* **WHAT NEEDS TO BE DONE**: Pick out each line of the material that contains the string "Plus" and copy it. Treat uppercase and lowercase letters as different.

* **INPUT MATERIAL**:
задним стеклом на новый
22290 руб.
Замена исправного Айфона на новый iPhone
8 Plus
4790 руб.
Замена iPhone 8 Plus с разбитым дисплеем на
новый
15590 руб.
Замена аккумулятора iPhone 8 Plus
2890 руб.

* **WRITTEN SOLUTION**:
8 Plus
Замена iPhone 8 Plus с разбитым дисплеем на
Замена аккумулятора iPhone 8 Plus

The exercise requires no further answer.